Whilst I was attempting to be a host to the women and children, Andy and the guys had taken control of choosing of the night's movie. Pretty soon they reappeared with their choice of the night; “The Godfather”.

I blocked the guys from moving towards the DVD player, saying: “No way! We can't watch that. That's way too violent for these children.” Andy shrugged his shoulders “They said it was okay with them”.

”No, no, I'm not having that” I snatched the DVD out of Andy's hands and walked back to the rest of our collection, followed closely by the cowboys. “We don't mind. Our kids watch movies like this at home too.”

I wouldn't budge and asked them to choose again. They picked “Die Hard”. I said no. They picked “The end of days” I said no again. I picked “Peter Pan”. They said no. I picked “The Wizard of Ozz”. They didn't even answer me anymore.

Andy, in the meantime, was getting annoyed with me.
“Simone, what's your problem?”
“They don't care about their kids watching violent movies, so why do you?”

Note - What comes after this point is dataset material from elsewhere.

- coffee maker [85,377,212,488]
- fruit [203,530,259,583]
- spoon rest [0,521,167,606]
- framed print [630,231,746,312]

“Well, whatever the policy is in their house is their problem. I can't change the policies in my house. And my policies are no violent movies for young kids”

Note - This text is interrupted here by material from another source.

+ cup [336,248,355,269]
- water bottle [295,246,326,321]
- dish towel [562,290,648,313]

We eventually settled (grudgedly on my behalf) on Star Wars. They got their bits of violence & I hoped that the kids would at least enjoy the funny aliens.

So this was one of our first introductions into Central American culture & it taught us two important things:

First of all, be cautious when inviting people in Central America. In the US or Europe you may invite 200 people to a wedding and expect 100 of those to show up. In Belize you invite 50 and can expect 200. It's just the way things are here. Invitations are a kind of free for all & people love to bring their extended families along.

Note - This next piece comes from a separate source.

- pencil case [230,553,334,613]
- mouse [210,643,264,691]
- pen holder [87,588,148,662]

Secondly, even though the Maya community seems very friendly, innocent and peaceful, they do expose their young children to violent images and movies & the children's play often reflects that. They may run around with fake Ninja knifes and pretend to slash each other's throats. But even in the midst of their “throat slashing” sessions, they will waive at you and smile the sweetest, most innocent of smiles.

So, will we ever fully understand our local community? And will they ever fully understand us? Probably not. Still, this is what makes living in a different country and culture so interesting. We all look at each other, shake our heads and smile. And even the most mundane becomes interesting when done in such a different way from what we were used to.